TRAVAIL À FAIRE:
1. Recopiez fidèlement le passage de la critique du roman Performance qui s'ouvre sur les mots contenant « Ce qui m'a plu » et se referme sur « 4. Conclusion. ».
2. D'après la critique du roman Performance, pour quelle durée les membres du jury du prix Renaudot sont-ils nommés ?
3. Les affirmations suivantes concordent-elles avec la critique du roman Performance ? Répondez par oui ou par non à chacune, en citant à l'identique les mots qui tranchent.
(a) C'est le personnage d'Esther qui a fait tourner les pages du roman.
(b) La qualité d'écriture du roman correspondait à ce qui était attendu.
(c) Le jury du prix Renaudot est renouvelé chaque année.

TEXTE À ÉTUDIER:
§

Ce qui m'a plu dans le livre, c'est Esther. Si je ne devais en retenir qu'une seule chose, c'est elle. C'est ce personnage qui m'a fait tourner les pages du roman. Et rien d'autre. On en apprend même sur la Genèse des Petites amoureuses, d’où sort cette figure de la prostituée, etc. On en apprend même peut-être un peu trop. Une autre chose m’a plu : la description de la vie à la « campagne » en Île-de-France, et la vie à Paris. Les remarques et le ton cynique de Liberati à ce propos.
4. Conclusion.
Mais qu’est-ce qu’est ce livre de Performance finalement ? Un adieu ? Une sorte de testament ? Le roman – peu importe ce qu’on peut penser de l’histoire – est bien écrit. Cela m’a même surpris – je ne m’attendais à rien. Liberati insère quelques pointes d’humour salées par moment, notamment lorsqu’il critique la société parisienne bien-pensante (à laquelle pourtant il appartient et grâce à laquelle il vit). Conclusion : ce roman a du potentiel, mais il est trop ponctué par du « m’as-tu vu », « je suis un rebelle », « la drogue c’est cool », posture typique qu'emprunte volontiers l'écrivain pour mieux se vendre, mais n’est pas rebelle qui veut. Il n’aide pas à casser les clichés autour des couples atypiques – bien au contraire – et le fait que ce livre ait gagné le prix Renaudot (récompensé par Macron et Attali) me fait vraiment m’interroger sur ce que l’on place en haut du sommet comme valeurs morales dans la haute bourgeoisie actuelle.
Gardez en tête que le jury du prix Renaudot est nommé à vie (privilège royal-républicain des Belles-Lettres) et qu'ils ont tout de même participé à « consacré » littérairement Gabriel Matzneff en 2013.

§

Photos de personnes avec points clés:
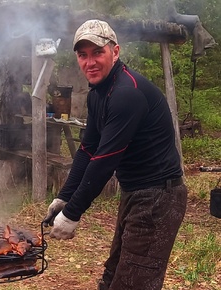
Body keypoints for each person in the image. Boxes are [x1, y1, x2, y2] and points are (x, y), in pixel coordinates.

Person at [42, 19, 187, 290]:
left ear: (115, 52)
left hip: (159, 196)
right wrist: (65, 195)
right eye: (83, 55)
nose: (90, 62)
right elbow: (88, 150)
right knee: (114, 275)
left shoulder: (126, 93)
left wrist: (73, 213)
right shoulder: (98, 94)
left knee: (133, 282)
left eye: (98, 52)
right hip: (136, 193)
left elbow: (105, 160)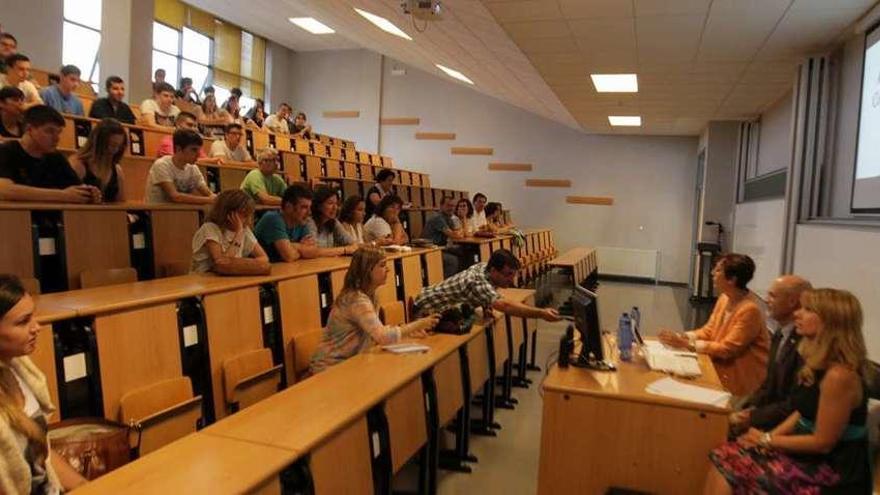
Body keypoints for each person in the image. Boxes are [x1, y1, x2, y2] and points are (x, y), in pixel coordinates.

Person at [704, 288, 872, 495]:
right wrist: (768, 438)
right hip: (811, 453)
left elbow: (823, 443)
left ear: (831, 322)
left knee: (733, 467)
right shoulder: (818, 362)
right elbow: (801, 412)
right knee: (723, 455)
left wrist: (767, 440)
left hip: (832, 468)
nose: (797, 314)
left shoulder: (839, 376)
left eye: (808, 310)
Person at [0, 275, 89, 494]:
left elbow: (43, 453)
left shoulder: (19, 368)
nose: (36, 327)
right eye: (23, 322)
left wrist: (85, 487)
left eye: (33, 317)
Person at [310, 247, 439, 374]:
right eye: (382, 265)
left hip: (350, 362)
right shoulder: (356, 300)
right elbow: (383, 337)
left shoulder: (371, 296)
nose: (388, 269)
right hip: (330, 367)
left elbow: (375, 332)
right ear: (367, 270)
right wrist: (418, 324)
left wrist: (408, 331)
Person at [659, 254, 770, 397]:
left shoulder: (750, 310)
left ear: (732, 279)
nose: (712, 273)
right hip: (720, 371)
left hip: (739, 386)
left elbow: (727, 349)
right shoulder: (725, 298)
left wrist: (687, 344)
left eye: (718, 270)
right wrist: (683, 336)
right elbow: (709, 330)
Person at [729, 275, 813, 434]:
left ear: (792, 302)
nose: (766, 300)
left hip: (783, 428)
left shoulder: (806, 345)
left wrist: (752, 418)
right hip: (770, 416)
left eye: (772, 295)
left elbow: (793, 404)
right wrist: (748, 411)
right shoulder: (780, 333)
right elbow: (768, 385)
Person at [413, 248, 561, 322]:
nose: (511, 280)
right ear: (494, 270)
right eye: (507, 274)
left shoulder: (486, 268)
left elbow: (479, 293)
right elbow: (505, 306)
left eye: (513, 275)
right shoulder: (477, 281)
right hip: (424, 313)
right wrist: (541, 313)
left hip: (441, 310)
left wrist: (486, 305)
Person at [0, 105, 99, 203]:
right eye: (49, 131)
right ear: (29, 129)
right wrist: (63, 195)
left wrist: (88, 194)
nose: (57, 138)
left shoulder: (56, 157)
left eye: (59, 132)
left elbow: (76, 189)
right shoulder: (6, 151)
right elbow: (4, 190)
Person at [190, 190, 270, 275]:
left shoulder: (244, 230)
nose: (249, 220)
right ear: (228, 213)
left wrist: (242, 263)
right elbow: (223, 263)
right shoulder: (209, 228)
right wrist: (238, 233)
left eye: (250, 215)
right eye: (245, 215)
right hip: (203, 280)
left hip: (230, 277)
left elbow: (263, 258)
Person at [145, 129, 215, 204]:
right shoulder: (161, 164)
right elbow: (175, 197)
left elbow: (208, 193)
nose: (198, 154)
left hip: (179, 214)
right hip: (156, 213)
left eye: (199, 150)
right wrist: (209, 200)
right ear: (179, 149)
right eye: (194, 150)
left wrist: (216, 198)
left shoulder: (193, 168)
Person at [67, 118, 128, 202]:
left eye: (119, 146)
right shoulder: (77, 165)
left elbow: (122, 205)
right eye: (112, 145)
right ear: (99, 143)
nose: (115, 150)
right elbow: (67, 200)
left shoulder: (117, 170)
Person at [253, 184, 318, 262]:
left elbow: (314, 251)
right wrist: (301, 247)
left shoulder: (301, 221)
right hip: (263, 271)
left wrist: (292, 246)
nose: (309, 212)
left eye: (309, 207)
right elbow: (289, 256)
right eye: (304, 207)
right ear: (288, 207)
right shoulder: (273, 218)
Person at [304, 186, 358, 256]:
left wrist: (349, 248)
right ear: (319, 206)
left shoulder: (334, 222)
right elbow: (313, 251)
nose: (335, 207)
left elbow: (352, 243)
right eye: (330, 203)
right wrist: (345, 250)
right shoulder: (310, 222)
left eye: (336, 204)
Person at [424, 196, 465, 276]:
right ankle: (444, 283)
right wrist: (458, 233)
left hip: (441, 248)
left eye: (453, 206)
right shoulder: (437, 218)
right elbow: (455, 235)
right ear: (441, 206)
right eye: (448, 205)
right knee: (452, 260)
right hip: (430, 250)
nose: (452, 208)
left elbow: (459, 233)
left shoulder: (449, 218)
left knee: (465, 251)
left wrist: (459, 231)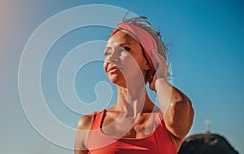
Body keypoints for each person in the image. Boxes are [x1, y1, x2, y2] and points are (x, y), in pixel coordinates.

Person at [74, 16, 194, 154]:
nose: (111, 58)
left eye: (124, 49)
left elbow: (178, 104)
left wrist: (159, 79)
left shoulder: (165, 123)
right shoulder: (88, 125)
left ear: (148, 62)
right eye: (107, 53)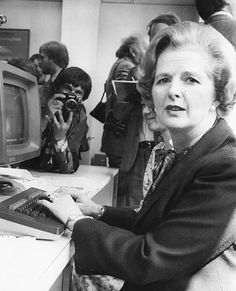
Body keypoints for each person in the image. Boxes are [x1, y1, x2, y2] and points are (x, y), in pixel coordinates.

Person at [38, 22, 236, 290]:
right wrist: (98, 211)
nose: (173, 90)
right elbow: (159, 223)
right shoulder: (185, 152)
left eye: (191, 79)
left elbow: (150, 258)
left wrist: (76, 220)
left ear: (218, 93)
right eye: (163, 79)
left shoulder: (226, 167)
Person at [20, 66, 91, 174]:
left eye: (78, 92)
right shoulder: (39, 98)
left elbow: (69, 167)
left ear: (83, 98)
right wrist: (45, 118)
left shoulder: (79, 114)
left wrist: (60, 138)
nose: (71, 95)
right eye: (67, 88)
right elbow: (21, 150)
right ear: (57, 88)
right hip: (25, 168)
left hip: (52, 172)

§

RÉPONSES AUX EXERCICES:
1.
Ce qui m'a plu dans le livre, c'est Esther. Si je ne devais en retenir qu'une seule chose, c'est elle. C'est ce personnage qui m'a fait tourner les pages du roman. Et rien d'autre. On en apprend même sur la Genèse des Petites amoureuses, d’où sort cette figure de la prostituée, etc. On en apprend même peut-être un peu trop. Une autre chose m’a plu : la description de la vie à la « campagne » en Île-de-France, et la vie à Paris. Les remarques et le ton cynique de Liberati à ce propos.
4. Conclusion.

2. Ils sont nommés à vie.

3.
(a) Oui : « C'est ce personnage qui m'a fait tourner les pages du roman. »
(b) Non : « Cela m’a même surpris – je ne m’attendais à rien. »
(c) Non : « le jury du prix Renaudot est nommé à vie »